China Modernizing Its Financial System

Published on Author geeker

Last summer, the Chinese government lifted restrictions on lending rates and its recently announced planned removal of the bank deposit rate ceiling, which is seen as the last and most significant government restriction on interest rates, is the last obstacle the country must overcome until interest rates are completely liberalized. Both of these actions are signs of China’s attempt to transition into a market-based economy.

On Tuesday, Chinese officials also announced their intent to establish the country’s first privately owned official banks.  China has 12 “joint-stock” banks with private capital owning 41 percent on average, but the 5 planned non-state banks, which will be located in Shanghai, Tianjin, Guangdong and Zhejiang, are slated to be completely owned by private investors. Although a list of investors has not been made public, Alibaba and Tencent topped the list of the 10 Chinese companies interested in investing.

Opening the banking system up to greater competition by liberalizing interest rates and establishing private banks is only a small step towards modernization, but analysts are welcoming the development. It will be interesting to see how China’s shift towards a market-based economy will affect the global economy in the coming years.

Source: NY Times

3 Responses to China Modernizing Its Financial System

  1. It will be interesting to see how China reacts when their markets continue to become more and more free. More specifically, when the private banks grow in numbers and size.

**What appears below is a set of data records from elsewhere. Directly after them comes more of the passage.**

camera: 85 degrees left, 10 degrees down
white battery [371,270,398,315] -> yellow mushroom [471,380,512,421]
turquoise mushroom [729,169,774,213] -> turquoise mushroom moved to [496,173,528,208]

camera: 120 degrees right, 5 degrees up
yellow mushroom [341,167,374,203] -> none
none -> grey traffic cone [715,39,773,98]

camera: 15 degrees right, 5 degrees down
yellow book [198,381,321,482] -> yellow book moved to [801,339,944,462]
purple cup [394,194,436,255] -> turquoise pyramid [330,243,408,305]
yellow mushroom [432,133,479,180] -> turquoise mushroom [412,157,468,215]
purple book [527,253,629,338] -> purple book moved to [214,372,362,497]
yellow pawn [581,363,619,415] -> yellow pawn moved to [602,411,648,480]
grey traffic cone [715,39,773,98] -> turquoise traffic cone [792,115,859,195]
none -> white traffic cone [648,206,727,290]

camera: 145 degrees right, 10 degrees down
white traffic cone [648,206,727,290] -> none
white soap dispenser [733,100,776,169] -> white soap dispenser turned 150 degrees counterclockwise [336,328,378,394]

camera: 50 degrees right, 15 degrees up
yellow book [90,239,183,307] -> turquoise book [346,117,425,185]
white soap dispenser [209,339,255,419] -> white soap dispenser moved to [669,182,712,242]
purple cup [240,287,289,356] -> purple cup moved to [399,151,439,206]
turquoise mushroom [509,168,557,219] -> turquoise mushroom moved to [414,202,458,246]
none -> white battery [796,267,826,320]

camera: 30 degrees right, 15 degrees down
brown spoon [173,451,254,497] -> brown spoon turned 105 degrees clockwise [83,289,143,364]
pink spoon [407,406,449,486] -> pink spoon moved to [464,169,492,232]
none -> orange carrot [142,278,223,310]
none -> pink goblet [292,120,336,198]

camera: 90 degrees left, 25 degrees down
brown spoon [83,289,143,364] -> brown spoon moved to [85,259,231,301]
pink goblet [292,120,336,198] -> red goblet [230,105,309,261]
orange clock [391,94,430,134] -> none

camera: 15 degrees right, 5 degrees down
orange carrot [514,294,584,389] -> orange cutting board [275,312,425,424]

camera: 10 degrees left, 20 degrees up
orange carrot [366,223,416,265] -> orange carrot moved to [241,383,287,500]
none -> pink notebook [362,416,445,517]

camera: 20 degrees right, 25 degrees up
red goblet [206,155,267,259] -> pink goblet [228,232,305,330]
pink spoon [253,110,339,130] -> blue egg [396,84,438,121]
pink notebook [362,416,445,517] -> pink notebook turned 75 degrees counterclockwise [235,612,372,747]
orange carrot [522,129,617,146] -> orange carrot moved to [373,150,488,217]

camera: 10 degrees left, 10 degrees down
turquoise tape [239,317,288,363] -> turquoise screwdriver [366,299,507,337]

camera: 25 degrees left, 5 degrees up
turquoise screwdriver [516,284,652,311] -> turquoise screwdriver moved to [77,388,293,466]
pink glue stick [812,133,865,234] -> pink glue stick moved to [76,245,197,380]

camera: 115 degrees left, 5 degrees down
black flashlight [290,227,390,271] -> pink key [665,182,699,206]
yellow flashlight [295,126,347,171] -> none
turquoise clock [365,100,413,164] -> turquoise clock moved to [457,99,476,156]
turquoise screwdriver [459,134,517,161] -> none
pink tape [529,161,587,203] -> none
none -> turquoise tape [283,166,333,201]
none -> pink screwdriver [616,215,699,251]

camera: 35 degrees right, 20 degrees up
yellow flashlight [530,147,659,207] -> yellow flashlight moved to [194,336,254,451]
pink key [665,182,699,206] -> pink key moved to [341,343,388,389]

If the US is any indicator about how these banks will do, they will only grow in size. How China reacts to this growth will be interesting, especially as I would imagine, they try to limit the growth of these private banks.

  2. I like to see China encouraging the development of privately-owned banks. I think it would benefit the country if the central government were to continue to gradually reduce its control/influence over the economic activity within China.

  3. This is indeed potentially important. One question is what form privately-owned banks will take, and whether the current “informal” lending markets can be formalized. Small businesses can and do borrow money, but doing so in an informal manner increases costs and risks for both sides of the transaction.
    Removing deposit caps is also quite important, as small savers faced rates negative in real terms. That of course increases the attractiveness of real estate, gold and anything else that might appear to offer a better return. Unfortunately in a growing economy even things with have a Ponzi-scheme component (gold) can do well for a long time, which can lead to disastrous investments in a country that lacks decades of experience with financial markets. As you note though this is at present merely “planned.”